Exercício proposto 1:
Nas linhas da coleção de história natural, apresente como lista numerada as que vão da linha com "locality: Parque Nacional Podocarpus, S" até a linha com "genus: Polystichum", inclusive, sem as linhas em branco.

Trecho do texto:
Dessa forma, não rara são às vezes em que a reparação pecuniária é insatisfatória, e em quase todos os casos não é possível restabelecer os status quo ante. Como é sabido, os prejuízos em violação ao bem imaterial tendem a ser tão graves a ponto de serem irreparáveis.

Athos Gusmão corrobora com este entendimento afirmando que “pendente o processo, e até que entregue em definitivo a prestação jurisdicional, o bem objeto do litígio pode sofrer danos ou desaparecer; a marca de comércio pode continuar a ser indevidamente usada, com a perda de prestígio e clientela ao seu legítimo titular; a manutenção do ‘statu quo’ implicará quiçá o perecimento do próprio direito afirmado pelo demandante, e assim por diante”.[25]

Por esta razão, os direitos intelectuais necessitam de serem preservados antes que ocorra a violação. Mas, caso esta já esteja em andamento, é preciso uma determinação judicial rápida e eficaz na coibição da continuação da prática delituoso, para que se evite o agravamento do dano já causado.

Dados fornecidos:
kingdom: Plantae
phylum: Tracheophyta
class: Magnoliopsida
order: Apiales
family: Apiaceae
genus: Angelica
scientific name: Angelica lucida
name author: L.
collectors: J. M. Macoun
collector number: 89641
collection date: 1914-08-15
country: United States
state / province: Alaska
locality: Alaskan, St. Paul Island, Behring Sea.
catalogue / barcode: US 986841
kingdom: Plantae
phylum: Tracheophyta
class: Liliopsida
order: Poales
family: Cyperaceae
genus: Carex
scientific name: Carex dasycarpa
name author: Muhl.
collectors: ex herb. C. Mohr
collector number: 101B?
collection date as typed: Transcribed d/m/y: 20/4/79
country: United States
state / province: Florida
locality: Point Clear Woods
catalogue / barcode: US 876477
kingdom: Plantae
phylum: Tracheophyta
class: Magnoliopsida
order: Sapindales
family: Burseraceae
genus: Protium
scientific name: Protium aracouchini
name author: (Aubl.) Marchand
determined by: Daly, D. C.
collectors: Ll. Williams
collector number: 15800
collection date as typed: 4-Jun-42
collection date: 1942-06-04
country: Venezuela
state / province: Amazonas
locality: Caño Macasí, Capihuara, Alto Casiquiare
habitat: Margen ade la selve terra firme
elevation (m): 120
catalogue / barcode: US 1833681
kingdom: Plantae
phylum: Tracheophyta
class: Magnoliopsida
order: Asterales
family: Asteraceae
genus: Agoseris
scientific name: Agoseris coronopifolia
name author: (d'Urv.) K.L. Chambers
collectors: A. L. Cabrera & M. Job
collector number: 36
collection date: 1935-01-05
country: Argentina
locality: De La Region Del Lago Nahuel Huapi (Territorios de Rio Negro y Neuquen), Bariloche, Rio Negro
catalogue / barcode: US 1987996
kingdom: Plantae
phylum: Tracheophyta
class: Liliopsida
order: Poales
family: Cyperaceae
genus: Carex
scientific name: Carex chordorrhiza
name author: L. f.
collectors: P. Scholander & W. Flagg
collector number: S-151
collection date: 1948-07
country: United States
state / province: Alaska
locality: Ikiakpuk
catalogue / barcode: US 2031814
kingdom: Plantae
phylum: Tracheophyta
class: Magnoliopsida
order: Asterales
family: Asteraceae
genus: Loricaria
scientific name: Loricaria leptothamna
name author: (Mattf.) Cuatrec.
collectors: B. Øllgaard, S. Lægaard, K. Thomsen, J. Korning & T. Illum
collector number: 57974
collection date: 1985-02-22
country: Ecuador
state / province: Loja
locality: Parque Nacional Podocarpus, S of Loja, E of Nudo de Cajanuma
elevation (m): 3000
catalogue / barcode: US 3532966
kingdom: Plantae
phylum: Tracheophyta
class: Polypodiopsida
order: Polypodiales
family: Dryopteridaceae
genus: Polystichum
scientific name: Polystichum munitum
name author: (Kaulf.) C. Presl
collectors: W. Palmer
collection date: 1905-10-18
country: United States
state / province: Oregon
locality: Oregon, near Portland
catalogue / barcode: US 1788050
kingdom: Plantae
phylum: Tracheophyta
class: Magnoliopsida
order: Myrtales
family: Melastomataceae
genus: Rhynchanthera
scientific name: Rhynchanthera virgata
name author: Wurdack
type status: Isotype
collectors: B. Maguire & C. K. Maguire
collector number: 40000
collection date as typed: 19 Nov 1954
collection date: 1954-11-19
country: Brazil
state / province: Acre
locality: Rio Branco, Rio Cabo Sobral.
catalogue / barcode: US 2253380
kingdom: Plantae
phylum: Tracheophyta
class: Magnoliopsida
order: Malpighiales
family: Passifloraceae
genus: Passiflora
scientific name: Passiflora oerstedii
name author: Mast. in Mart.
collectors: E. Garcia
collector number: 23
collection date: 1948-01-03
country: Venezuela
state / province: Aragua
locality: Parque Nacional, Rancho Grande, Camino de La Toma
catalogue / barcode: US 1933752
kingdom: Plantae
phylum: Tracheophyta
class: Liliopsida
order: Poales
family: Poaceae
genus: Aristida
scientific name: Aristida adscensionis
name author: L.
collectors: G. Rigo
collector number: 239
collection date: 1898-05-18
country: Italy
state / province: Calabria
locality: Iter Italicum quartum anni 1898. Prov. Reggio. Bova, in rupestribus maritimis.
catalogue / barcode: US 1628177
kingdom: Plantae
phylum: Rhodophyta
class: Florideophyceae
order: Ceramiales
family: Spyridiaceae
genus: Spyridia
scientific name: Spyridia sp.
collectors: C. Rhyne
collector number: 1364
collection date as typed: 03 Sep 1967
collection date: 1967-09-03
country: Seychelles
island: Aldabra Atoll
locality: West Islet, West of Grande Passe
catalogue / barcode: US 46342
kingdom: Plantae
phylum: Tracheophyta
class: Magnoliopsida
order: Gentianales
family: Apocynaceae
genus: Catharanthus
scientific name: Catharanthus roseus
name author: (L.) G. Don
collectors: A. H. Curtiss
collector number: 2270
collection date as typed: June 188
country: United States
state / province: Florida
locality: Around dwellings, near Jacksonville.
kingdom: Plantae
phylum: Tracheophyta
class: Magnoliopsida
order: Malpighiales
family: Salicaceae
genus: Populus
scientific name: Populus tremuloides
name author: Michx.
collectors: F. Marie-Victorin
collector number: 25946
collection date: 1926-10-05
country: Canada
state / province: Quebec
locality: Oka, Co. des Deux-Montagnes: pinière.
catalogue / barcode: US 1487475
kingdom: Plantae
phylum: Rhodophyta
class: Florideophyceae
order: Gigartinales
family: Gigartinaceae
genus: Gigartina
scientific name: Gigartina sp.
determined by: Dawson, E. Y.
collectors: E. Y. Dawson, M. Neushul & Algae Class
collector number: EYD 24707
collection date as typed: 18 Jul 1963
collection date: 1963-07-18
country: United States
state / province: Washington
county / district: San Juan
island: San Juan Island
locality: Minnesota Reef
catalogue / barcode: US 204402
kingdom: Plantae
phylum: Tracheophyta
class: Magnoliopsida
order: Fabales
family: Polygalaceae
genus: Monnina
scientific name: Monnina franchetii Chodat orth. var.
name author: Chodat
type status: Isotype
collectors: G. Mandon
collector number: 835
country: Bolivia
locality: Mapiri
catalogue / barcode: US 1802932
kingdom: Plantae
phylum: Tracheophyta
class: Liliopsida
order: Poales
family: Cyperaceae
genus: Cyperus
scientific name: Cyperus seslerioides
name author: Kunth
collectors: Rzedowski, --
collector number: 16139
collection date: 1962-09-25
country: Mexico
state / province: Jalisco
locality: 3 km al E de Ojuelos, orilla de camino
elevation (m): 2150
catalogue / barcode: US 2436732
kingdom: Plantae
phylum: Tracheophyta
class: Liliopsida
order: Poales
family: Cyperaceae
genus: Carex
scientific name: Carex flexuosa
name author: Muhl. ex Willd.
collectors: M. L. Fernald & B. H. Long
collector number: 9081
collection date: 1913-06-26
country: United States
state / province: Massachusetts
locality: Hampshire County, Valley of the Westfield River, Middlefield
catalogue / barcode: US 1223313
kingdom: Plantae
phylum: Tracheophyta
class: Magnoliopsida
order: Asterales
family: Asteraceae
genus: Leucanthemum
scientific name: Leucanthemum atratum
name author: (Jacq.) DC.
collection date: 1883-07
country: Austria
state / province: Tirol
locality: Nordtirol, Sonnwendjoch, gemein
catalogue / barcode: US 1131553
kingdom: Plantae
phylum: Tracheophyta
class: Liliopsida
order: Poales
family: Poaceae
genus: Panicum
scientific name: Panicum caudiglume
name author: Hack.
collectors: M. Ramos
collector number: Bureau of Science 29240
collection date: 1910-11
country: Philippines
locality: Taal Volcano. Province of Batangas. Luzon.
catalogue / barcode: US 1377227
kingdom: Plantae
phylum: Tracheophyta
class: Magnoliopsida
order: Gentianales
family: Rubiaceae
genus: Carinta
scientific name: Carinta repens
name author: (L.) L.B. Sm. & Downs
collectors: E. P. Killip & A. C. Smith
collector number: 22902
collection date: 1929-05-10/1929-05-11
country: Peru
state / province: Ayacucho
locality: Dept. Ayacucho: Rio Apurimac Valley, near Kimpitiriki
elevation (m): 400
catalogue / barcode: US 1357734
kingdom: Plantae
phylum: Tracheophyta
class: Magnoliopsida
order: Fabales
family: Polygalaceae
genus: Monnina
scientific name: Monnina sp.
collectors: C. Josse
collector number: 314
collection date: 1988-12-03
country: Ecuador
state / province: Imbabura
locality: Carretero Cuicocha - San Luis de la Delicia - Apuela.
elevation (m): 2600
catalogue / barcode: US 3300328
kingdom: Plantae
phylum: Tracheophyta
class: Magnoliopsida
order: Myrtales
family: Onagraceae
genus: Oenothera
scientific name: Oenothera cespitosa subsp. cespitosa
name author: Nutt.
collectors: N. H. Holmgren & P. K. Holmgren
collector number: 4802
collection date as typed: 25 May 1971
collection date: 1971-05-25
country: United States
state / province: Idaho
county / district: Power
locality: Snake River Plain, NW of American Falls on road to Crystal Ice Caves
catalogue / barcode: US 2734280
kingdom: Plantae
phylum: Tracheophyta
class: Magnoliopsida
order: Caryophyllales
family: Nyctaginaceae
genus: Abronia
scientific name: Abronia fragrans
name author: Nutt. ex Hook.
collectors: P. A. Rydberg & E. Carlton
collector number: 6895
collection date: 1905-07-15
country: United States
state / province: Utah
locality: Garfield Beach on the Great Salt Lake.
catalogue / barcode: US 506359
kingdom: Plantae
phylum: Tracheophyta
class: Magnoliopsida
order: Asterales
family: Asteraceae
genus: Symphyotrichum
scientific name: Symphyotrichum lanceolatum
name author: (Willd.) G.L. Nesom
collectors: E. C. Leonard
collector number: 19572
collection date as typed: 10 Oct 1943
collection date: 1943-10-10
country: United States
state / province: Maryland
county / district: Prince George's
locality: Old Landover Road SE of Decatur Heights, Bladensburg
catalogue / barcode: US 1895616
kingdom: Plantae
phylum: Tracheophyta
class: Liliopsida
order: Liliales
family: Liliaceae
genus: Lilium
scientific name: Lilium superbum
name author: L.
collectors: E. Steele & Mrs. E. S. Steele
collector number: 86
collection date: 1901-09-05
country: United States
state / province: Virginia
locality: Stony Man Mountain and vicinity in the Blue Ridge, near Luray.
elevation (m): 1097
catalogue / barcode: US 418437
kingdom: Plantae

Exercício proposto 2:
Responda com base no trecho sobre direitos intelectuais:
(a) O que, em quase todos os casos, não é possível restabelecer?
(b) Quem corrobora o entendimento, segundo o trecho?
(c) Quando os direitos intelectuais precisam ser preservados?

Resposta completa 1:
1. locality: Parque Nacional Podocarpus, S of Loja, E of Nudo de Cajanuma
2. elevation (m): 3000
3. catalogue / barcode: US 3532966
4. kingdom: Plantae
5. phylum: Tracheophyta
6. class: Polypodiopsida
7. order: Polypodiales
8. family: Dryopteridaceae
9. genus: Polystichum

Resposta completa 2:
(a) O status quo ante.
(b) Athos Gusmão.
(c) Antes que ocorra a violação.